'Investor' is explained in detail and with examples in the Economics edition of the Herold Financial Dictionary, which you can get from Amazon in Ebook or Paperback edition.
Strictly speaking, an investor is any person or entity that makes an investment. In the past, the word investors has acquired a far more specific meaning. In the world of business and finance, investors has come to characterize those individuals or companies that routinely buy debt instruments like bonds, or equity issues like stocks in an attempt to make financial profits. They hope to realize such gains in return for financing or providing capital to a company that is looking to expand.

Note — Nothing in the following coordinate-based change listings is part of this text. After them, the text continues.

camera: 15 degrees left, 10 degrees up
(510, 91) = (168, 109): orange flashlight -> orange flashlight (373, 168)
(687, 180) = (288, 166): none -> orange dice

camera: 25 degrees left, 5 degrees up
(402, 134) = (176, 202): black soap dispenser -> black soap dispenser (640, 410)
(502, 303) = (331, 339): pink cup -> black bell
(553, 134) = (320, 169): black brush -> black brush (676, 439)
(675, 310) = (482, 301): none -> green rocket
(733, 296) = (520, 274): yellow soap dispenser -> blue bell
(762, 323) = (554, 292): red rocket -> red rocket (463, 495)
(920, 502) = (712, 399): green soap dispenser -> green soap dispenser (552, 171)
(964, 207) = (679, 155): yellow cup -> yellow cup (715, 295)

Investors also relates to other types of individuals, businesses, or parties that put money into different types of investments. Although this is a less commonly used version of the word investors, it can relate to those engaging in currency, real estate, commodities, derivatives, or other personal property investments like art or antiques. An example of this would be a real estate investor. They purchase a piece of property or a house with the hopes of selling it for a greater amount of money than for what they purchased it. Similarly, commodities’ investors are hoping to buy contracts or options on hard assets like gold, oil, or lumber cheaply to sell them later more dearly.

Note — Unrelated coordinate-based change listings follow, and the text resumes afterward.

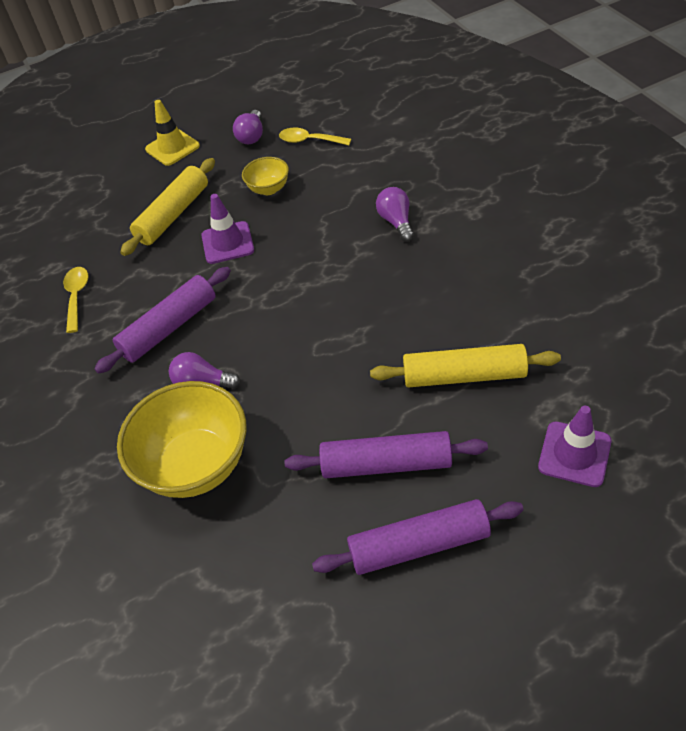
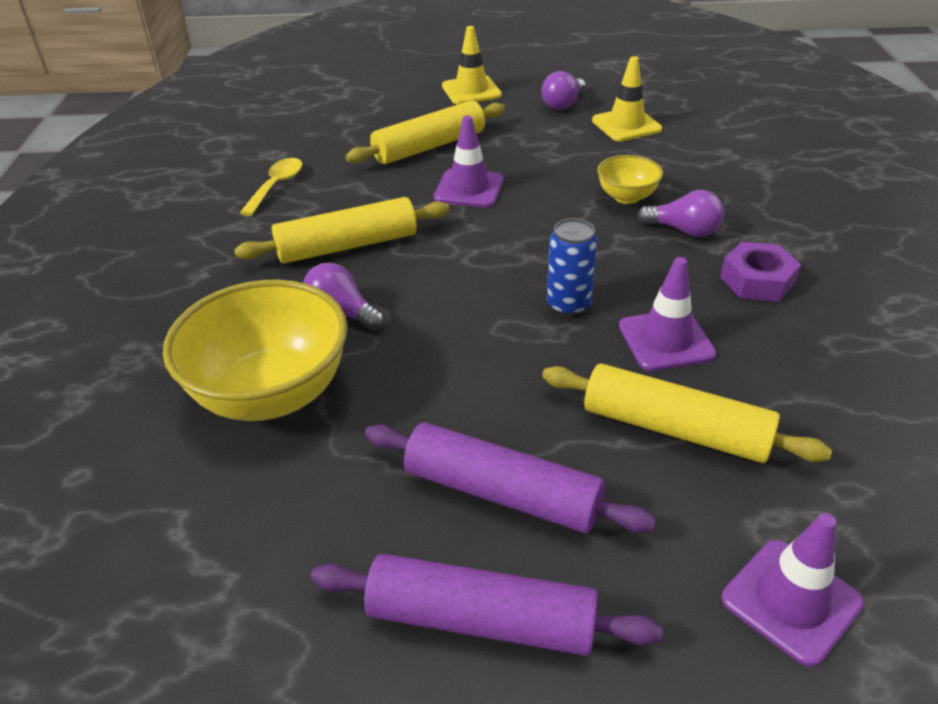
camera: 20 degrees right, 10 degrees down
(169, 327) = (347, 246): purple rolling pin -> yellow rolling pin
(269, 189) = (549, 154): yellow bowl -> yellow bowl (626, 197)
(309, 141) = (626, 125): yellow spoon -> yellow traffic cone
(352, 313) = (568, 305): none -> blue can
(396, 222) = (683, 230): purple light bulb -> purple light bulb turned 105 degrees clockwise
(428, 314) = (666, 340): none -> purple traffic cone
(462, 245) = (757, 280): none -> purple nut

Investors are commonly buying such stocks, bonds, or other types of assets and holding on to them with the goal of realizing one of two types of returns, or in some unusual cases both types. These are capital gains or cash flow investments. Investors who are interested in capital gains are simply looking to sell an instrument or asset that they obtained at one price for a greater amount. When they do this, they realize a capital gain. Should they sell the investment for less than they purchased it, they would instead realize a capital loss. Capital gains can only be realized one time on an investment, as the investors will have sold the investment and have to look for another investment to begin the process anew once again.

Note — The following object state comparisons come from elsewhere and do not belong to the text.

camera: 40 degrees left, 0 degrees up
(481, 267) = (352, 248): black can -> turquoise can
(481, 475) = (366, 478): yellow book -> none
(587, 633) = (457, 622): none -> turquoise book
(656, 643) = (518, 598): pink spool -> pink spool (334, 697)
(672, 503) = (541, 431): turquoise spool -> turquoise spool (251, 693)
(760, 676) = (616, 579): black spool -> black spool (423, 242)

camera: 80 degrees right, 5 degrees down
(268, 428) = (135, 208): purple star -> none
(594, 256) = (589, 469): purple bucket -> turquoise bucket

Cash flow investors are alternatively looking for a repetitive income stream. They hope to achieve regular, smaller sums of passive income just from holding their investment. Dividends on a stock, royalties on an oil or gas investment, and rents from a residential or commercial realty property are all examples of cash flow investments and returns. So long as the investor owns the cash flow investment, he or she should be able to continuously count on a regular income stream.
The word investor commonly gives the connotation of a person who acquires these assets for the longer term. This stands in contrast to a day trader or even short term investor. Investors can be professional or self taught amateurs.
Investors also represent many entities other than individuals or even traditional businesses. They can be investment groups like clubs, venture capital investors who provide money to start up companies, investment banks, investment trusts such as REIT Real Estate Investment Trusts, hedge funds and mutual funds, and even sovereign wealth funds that invest on behalf of their respective nations.